KPK Usut Alur Awal Jual Beli Lahan Tol Trans Sumatera

KPK Usut Alur Awal Jual Beli Lahan Tol Trans Sumatera

ist

JAKARTA, KANALINDONESIA.COM: Komisi Pemberantasan Korupsi (KPK) terus mendalami dugaan korupsi pengadaan lahan untuk proyek Jalan Tol Trans Sumatera (JTTS) yang terjadi pada tahun anggaran 2018-2020. Penyelidikan ini berfokus pada proses awal jual beli lahan.

Juru Bicara KPK, Budi Prasetyo, mengonfirmasi bahwa pendalaman dilakukan dengan memeriksa empat saksi pada Kamis (9/10/2025).

Para saksi tersebut terdiri dari tiga notaris Rudi Hartono, Genta Eranda, dan Ferry Irawan, serta seorang wiraswasta bernama Bastari.

Menurut Budi, selain menanyakan tentang mekanisme awal transaksi lahan, penyidik juga mendalami indikasi adanya pengkondisian lahan oleh para tersangka sejak awal.

Pengkondisian ini diduga dilakukan dengan cara membeli lahan dari pemilik asli, lalu menjualnya kembali kepada PT Hutama Karya (Persero) dengan harga yang sudah dinaikkan.

“Caranya dengan membeli dari pemilik lahan untuk kemudian dijual kepada PT Hutama Karya (Persero),” ujar Budi saat dikonfirmasi dari Jakarta, Minggu (12/10/2025).

Kasus ini mulai disidik KPK sejak 13 Maret 2024. Dalam kasus ini, KPK telah menetapkan tiga orang ditetapkan  sebagai tersangka yaitu mantan Direktur Utama PT Hutama Karya (Persero) Bintang Perbowo (BP), mantan Kepala Divisi PT HK M Rizal Sutjipto (RS), dan Komisaris PT Sanitarindo Tangsel Jaya (STJ) Iskandar Zulkarnaen (IZ).

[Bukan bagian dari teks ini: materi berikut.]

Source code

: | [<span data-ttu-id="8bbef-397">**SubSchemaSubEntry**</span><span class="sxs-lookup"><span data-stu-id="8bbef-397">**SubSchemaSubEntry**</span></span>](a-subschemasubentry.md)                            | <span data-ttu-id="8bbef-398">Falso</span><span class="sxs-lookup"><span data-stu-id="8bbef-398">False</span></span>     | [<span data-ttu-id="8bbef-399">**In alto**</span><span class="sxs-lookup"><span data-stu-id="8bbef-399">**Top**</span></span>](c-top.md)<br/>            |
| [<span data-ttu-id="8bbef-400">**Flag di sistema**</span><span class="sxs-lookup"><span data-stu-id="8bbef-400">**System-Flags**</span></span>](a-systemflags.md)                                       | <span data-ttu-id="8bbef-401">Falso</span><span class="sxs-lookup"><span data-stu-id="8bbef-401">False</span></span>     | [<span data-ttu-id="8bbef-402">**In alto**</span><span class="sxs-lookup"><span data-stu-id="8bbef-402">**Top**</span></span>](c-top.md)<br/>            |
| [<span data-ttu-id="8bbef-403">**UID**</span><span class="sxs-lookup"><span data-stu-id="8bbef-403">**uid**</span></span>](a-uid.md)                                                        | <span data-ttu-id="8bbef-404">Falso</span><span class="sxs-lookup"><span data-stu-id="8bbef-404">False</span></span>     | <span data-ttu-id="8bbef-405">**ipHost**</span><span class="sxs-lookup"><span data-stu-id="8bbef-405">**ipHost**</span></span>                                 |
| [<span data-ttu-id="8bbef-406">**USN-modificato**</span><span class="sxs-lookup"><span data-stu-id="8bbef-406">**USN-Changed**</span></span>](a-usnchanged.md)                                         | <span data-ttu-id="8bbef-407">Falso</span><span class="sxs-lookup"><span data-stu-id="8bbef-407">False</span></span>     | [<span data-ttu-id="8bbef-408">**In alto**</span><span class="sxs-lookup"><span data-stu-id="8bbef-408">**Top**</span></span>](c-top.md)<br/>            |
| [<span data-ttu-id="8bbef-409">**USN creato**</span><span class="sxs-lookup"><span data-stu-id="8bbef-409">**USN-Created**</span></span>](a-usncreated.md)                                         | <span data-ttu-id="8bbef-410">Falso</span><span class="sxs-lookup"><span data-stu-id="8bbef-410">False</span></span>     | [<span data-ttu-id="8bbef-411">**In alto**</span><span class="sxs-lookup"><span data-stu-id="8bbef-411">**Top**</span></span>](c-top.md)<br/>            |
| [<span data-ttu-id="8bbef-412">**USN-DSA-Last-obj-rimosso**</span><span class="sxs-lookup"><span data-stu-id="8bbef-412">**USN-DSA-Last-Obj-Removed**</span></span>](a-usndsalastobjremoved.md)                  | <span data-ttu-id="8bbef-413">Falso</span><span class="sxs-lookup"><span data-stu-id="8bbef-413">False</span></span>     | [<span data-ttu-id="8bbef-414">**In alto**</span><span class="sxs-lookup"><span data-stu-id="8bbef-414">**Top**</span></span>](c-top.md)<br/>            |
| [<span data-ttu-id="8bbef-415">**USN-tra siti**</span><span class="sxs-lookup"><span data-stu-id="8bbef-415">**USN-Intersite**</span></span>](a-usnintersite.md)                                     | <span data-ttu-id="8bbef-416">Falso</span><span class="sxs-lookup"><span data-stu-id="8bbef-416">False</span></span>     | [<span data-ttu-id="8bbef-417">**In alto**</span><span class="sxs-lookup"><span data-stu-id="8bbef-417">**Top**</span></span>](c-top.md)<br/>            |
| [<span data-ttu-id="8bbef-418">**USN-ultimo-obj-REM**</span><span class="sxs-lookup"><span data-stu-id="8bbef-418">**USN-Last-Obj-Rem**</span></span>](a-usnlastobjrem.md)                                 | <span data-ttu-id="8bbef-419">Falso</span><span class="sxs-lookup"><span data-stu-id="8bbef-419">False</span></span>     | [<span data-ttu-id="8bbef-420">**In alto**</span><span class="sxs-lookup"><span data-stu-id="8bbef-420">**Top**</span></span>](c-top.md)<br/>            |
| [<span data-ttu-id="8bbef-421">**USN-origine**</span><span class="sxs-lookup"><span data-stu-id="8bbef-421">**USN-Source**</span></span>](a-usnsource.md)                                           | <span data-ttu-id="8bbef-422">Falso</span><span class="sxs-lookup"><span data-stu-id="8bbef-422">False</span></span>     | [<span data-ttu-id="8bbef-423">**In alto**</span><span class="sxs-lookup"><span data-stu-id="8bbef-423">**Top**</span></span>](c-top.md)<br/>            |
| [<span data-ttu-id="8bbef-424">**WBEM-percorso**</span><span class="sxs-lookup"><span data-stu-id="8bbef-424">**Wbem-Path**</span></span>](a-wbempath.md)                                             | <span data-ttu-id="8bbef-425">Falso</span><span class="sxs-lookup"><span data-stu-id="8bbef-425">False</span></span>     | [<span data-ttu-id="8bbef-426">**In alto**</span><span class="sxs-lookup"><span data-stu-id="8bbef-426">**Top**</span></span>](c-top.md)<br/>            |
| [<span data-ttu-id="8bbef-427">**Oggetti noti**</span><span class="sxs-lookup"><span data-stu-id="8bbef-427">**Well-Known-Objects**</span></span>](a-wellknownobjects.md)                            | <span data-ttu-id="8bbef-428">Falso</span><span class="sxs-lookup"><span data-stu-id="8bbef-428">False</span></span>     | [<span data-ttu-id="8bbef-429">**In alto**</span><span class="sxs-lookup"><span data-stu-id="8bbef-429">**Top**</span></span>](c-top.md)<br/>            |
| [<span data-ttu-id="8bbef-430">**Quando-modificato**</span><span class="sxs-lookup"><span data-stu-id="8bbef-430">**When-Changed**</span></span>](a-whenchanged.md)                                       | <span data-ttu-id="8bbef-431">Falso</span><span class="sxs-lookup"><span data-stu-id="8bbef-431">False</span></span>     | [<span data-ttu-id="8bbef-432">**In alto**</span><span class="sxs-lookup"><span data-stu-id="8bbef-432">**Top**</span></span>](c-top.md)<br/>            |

PT STJ juga ditetapkan sebagai tersangka korporasi.

Saat ini, dua tersangka utama, Bintang Perbowo dan M Rizal Sutjipto, telah ditahan KPK sejak 6 Agustus 2025.

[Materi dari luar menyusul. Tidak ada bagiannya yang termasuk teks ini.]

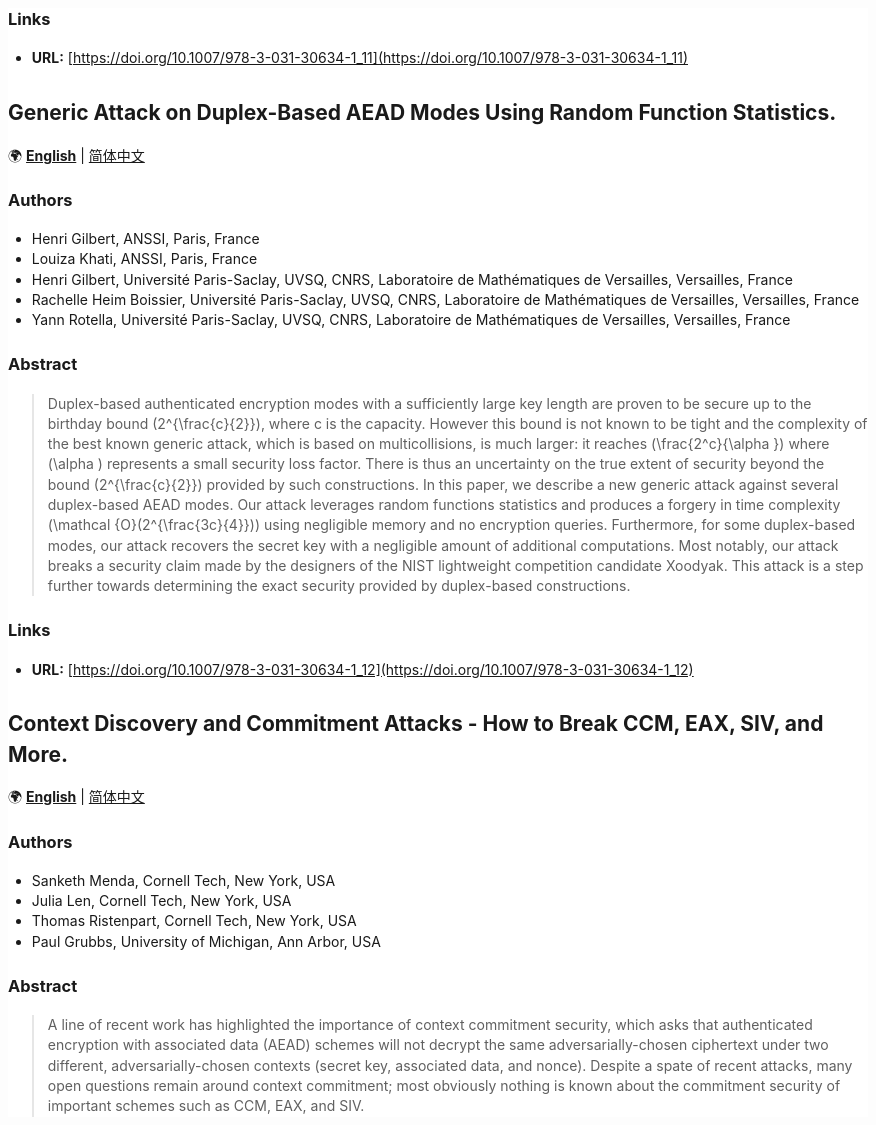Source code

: ### Links
- **URL:** [https://doi.org/10.1007/978-3-031-30634-1_11](https://doi.org/10.1007/978-3-031-30634-1_11)
## Generic Attack on Duplex-Based AEAD Modes Using Random Function Statistics.
🌍 **[English](../../../docs/en/Eurocrypt/Eurocrypt%2023-4.md#generic-attack-on-duplex-based-aead-modes-using-random-function-statistics)** | [简体中文](../../../docs/zh-CN/Eurocrypt/Eurocrypt%2023-4.md#generic-attack-on-duplex-based-aead-modes-using-random-function-statistics)
### Authors
* Henri Gilbert, ANSSI, Paris, France
* Louiza Khati, ANSSI, Paris, France
* Henri Gilbert, Université Paris-Saclay, UVSQ, CNRS, Laboratoire de Mathématiques de Versailles, Versailles, France
* Rachelle Heim Boissier, Université Paris-Saclay, UVSQ, CNRS, Laboratoire de Mathématiques de Versailles, Versailles, France
* Yann Rotella, Université Paris-Saclay, UVSQ, CNRS, Laboratoire de Mathématiques de Versailles, Versailles, France
### Abstract
> Duplex-based authenticated encryption modes with a sufficiently large key length are proven to be secure up to the birthday bound \(2^{\frac{c}{2}}\), where c is the capacity. However this bound is not known to be tight and the complexity of the best known generic attack, which is based on multicollisions, is much larger: it reaches \(\frac{2^c}{\alpha }\) where \(\alpha \) represents a small security loss factor. There is thus an uncertainty on the true extent of security beyond the bound \(2^{\frac{c}{2}}\) provided by such constructions. In this paper, we describe a new generic attack against several duplex-based AEAD modes. Our attack leverages random functions statistics and produces a forgery in time complexity \(\mathcal {O}(2^{\frac{3c}{4}})\) using negligible memory and no encryption queries. Furthermore, for some duplex-based modes, our attack recovers the secret key with a negligible amount of additional computations. Most notably, our attack breaks a security claim made by the designers of the NIST lightweight competition candidate Xoodyak. This attack is a step further towards determining the exact security provided by duplex-based constructions.

### Links
- **URL:** [https://doi.org/10.1007/978-3-031-30634-1_12](https://doi.org/10.1007/978-3-031-30634-1_12)
## Context Discovery and Commitment Attacks - How to Break CCM, EAX, SIV, and More.
🌍 **[English](../../../docs/en/Eurocrypt/Eurocrypt%2023-4.md#context-discovery-and-commitment-attacks-how-to-break-ccm-eax-siv-and-more)** | [简体中文](../../../docs/zh-CN/Eurocrypt/Eurocrypt%2023-4.md#context-discovery-and-commitment-attacks-how-to-break-ccm-eax-siv-and-more)
### Authors
* Sanketh Menda, Cornell Tech, New York, USA
* Julia Len, Cornell Tech, New York, USA
* Thomas Ristenpart, Cornell Tech, New York, USA
* Paul Grubbs, University of Michigan, Ann Arbor, USA
### Abstract
> A line of recent work has highlighted the importance of context commitment security, which asks that authenticated encryption with associated data (AEAD) schemes will not decrypt the same adversarially-chosen ciphertext under two different, adversarially-chosen contexts (secret key, associated data, and nonce). Despite a spate of recent attacks, many open questions remain around context commitment; most obviously nothing is known about the commitment security of important schemes such as CCM, EAX, and SIV.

Sementara itu, penyidikan terhadap Iskandar Zulkarnaen dihentikan karena yang bersangkutan meninggal dunia pada 8 Agustus 2024.

Pada tanggal penahanan tersebut, KPK juga mengumumkan hasil audit Badan Pengawasan Keuangan dan Pembangunan (BPKP) yang menyatakan kerugian keuangan negara dalam kasus ini mencapai Rp 205,14 miliar. Kerugian tersebut bersumber dari pembayaran PT Hutama Karya untuk lahan di Bakauheni (Rp 133,73 miliar) dan lahan di Kalianda (Rp 71,41 miliar), yang keduanya berlokasi di Provinsi Lampung.